Assignment: Find the word "Right" in the listing, and copy out each line where it turns up.
____________________
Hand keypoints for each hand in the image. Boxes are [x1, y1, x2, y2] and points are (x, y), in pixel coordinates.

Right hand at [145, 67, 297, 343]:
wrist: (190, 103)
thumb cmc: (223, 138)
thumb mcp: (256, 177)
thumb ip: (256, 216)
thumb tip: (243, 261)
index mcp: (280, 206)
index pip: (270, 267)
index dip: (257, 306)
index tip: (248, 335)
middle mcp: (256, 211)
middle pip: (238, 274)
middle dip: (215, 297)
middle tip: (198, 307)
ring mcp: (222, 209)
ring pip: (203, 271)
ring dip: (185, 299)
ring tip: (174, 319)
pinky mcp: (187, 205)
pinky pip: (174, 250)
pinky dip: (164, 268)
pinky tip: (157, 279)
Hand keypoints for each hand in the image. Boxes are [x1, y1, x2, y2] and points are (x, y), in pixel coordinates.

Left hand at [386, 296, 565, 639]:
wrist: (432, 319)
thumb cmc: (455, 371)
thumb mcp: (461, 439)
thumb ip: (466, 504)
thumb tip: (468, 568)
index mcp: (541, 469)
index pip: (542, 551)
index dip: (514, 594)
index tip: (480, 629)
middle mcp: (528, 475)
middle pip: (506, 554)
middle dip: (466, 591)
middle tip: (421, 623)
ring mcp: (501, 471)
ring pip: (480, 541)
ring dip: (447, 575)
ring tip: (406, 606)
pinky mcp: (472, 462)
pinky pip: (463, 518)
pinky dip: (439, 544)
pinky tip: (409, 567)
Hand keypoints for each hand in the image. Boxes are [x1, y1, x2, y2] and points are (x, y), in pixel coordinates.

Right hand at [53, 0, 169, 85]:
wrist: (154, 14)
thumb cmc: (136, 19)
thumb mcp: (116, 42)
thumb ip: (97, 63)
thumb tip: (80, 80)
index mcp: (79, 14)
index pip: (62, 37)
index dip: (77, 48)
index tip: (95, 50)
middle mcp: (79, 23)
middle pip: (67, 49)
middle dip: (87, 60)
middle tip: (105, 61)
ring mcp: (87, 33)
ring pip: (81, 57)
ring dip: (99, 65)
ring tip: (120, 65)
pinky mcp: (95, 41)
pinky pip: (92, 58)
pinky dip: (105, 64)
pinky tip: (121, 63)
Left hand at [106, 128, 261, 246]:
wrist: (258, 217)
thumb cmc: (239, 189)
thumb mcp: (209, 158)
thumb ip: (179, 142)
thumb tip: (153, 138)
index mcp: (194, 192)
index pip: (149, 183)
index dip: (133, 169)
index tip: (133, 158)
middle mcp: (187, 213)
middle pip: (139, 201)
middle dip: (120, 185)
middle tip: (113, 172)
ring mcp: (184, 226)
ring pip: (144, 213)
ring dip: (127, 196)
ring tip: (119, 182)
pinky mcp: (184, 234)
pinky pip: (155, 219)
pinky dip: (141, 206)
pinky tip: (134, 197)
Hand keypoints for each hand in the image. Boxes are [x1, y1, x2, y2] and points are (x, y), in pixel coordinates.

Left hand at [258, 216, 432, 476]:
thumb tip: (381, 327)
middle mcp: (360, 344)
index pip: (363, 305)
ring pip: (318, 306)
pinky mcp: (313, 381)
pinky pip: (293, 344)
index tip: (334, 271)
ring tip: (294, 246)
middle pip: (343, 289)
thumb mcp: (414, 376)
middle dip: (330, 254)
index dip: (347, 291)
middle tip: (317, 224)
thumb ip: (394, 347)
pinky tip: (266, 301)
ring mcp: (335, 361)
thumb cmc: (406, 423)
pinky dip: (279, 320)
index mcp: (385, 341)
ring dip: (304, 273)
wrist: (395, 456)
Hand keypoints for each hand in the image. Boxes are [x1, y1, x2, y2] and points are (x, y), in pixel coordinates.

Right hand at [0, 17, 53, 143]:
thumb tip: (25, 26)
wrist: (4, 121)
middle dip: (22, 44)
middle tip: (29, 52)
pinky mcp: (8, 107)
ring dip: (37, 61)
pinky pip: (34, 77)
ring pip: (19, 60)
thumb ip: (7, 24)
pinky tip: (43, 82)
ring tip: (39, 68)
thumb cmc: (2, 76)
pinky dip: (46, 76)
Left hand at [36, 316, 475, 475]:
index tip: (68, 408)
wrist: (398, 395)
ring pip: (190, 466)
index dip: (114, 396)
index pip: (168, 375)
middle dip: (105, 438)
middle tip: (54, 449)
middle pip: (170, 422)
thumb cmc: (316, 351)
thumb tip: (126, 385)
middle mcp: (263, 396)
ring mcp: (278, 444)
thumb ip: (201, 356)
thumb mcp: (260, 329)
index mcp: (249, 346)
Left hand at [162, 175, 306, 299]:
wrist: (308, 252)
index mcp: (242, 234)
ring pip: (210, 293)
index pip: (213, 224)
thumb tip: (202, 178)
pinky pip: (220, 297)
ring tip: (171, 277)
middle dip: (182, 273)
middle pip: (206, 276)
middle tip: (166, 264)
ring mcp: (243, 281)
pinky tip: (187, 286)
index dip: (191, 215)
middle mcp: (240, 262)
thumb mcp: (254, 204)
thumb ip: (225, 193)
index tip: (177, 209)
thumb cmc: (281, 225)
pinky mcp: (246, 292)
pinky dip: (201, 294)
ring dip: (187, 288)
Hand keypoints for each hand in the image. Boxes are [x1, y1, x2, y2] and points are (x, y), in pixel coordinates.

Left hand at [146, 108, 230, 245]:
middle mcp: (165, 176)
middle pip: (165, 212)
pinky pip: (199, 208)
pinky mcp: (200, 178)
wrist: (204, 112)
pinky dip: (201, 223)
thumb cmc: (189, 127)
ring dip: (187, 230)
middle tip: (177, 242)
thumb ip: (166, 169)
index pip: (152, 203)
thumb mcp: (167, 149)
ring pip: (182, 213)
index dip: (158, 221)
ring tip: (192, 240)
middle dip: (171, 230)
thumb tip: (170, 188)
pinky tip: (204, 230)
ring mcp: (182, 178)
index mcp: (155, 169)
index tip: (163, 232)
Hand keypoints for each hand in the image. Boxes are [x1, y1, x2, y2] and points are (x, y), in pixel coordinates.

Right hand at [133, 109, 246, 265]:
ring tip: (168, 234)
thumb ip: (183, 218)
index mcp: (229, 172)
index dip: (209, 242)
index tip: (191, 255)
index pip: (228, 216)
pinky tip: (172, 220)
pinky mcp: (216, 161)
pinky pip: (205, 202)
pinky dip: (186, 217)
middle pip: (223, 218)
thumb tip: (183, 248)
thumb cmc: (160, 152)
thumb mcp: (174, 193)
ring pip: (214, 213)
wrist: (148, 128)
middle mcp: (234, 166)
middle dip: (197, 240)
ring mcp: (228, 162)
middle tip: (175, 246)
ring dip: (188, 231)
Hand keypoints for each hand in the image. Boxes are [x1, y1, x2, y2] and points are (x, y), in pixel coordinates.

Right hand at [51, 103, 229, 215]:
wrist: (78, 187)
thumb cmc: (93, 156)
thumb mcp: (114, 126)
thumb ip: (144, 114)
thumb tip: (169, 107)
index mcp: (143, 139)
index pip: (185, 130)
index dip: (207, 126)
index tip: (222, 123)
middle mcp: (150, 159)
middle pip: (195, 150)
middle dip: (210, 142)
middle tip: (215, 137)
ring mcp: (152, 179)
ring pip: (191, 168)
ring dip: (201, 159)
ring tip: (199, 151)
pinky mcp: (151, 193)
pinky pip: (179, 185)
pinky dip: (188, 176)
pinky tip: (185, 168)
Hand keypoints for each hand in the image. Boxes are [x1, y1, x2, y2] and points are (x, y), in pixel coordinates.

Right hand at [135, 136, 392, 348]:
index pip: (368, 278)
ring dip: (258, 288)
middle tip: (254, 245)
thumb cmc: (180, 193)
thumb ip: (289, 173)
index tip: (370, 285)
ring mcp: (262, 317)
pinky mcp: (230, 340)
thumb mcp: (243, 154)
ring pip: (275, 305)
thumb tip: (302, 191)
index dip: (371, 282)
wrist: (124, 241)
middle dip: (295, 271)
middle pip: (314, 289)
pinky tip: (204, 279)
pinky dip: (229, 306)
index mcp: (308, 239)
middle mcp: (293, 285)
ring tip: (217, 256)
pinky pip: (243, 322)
____________________
Answer to this problem:
Right hand at [145, 67, 297, 343]:
Right hand at [53, 0, 169, 85]:
Right hand at [0, 17, 53, 143]:
Right hand at [133, 109, 246, 265]:
Right hand at [51, 103, 229, 215]:
Right hand at [135, 136, 392, 348]:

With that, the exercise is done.